Yesterday, Tyler, myself and a handful of other economics bloggers had a chance to discuss the economy with Treasury Secretary Geithner and other treasury officials. Here are a few random notes.
There was deep skepticism about the financial industry and about reform from some of the bloggers. More let’s say “radical” approaches such as Treasury taking an equity stake in underwater homes or giving everyone a guaranteed income were brought up. I was surprised to find myself on the side of the more conservative Treasury officials who cogently argued that such reforms were neither politically viable nor likely to work.

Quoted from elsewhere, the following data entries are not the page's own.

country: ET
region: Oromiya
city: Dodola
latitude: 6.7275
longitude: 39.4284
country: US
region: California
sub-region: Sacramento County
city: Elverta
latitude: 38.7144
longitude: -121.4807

Treasury gave a good argument that reform had been deep and meaningful.
A few good lines from a senior treasury official as I recall the gist:
- “Markets believe we can borrow. The public doesn’t. We need both to move forward on the fiscal front."

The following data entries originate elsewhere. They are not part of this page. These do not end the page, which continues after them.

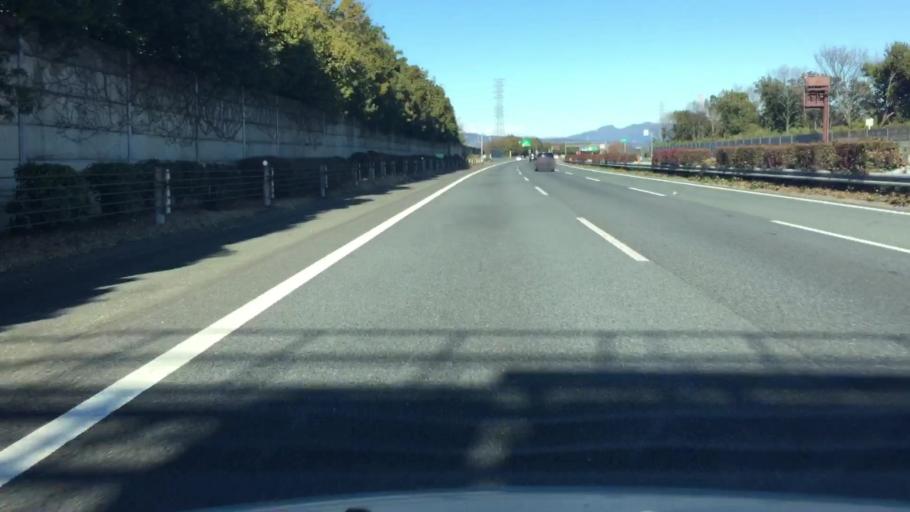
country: JP
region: Gunma
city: Takasaki
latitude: 36.3643
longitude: 139.0325
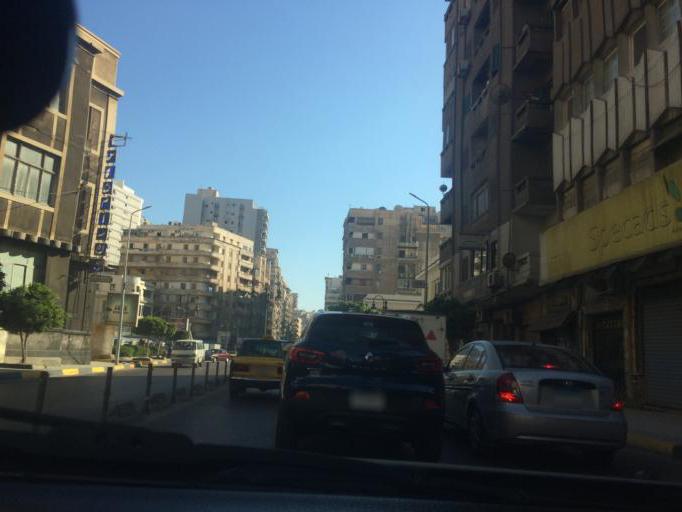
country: EG
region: Alexandria
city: Alexandria
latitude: 31.2333
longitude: 29.9577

- “Businesses are investing in a way that shows more confidence than they are talking.” (graph here, see the last year or so AT)
There was a recognition that the Fed could do “dramatic” things but a sense that the theory here was uncertain and untested.
The best question of the day came from Tyler. The discussion was on the financial reform bill and how it changed the incentives of players in the financial industry by creating more risk for them. Tyler interrupted with “What I really want to know is how your incentives have been changed! What is to say that next time the decision will not be made to again bailout the bondholders?”
As Tyler said after an earlier visit, Geithner is smart and deep. Geithner took questions on any topic. Bear in mind that taking questions from people like Mike Konczal, Tyler, or Interfluidity is not like taking questions from the press. Geithner quickly identified the heart of every question and responded in a way that showed a command of both theory and fact. We went way over scheduled time. He seemed to be having fun.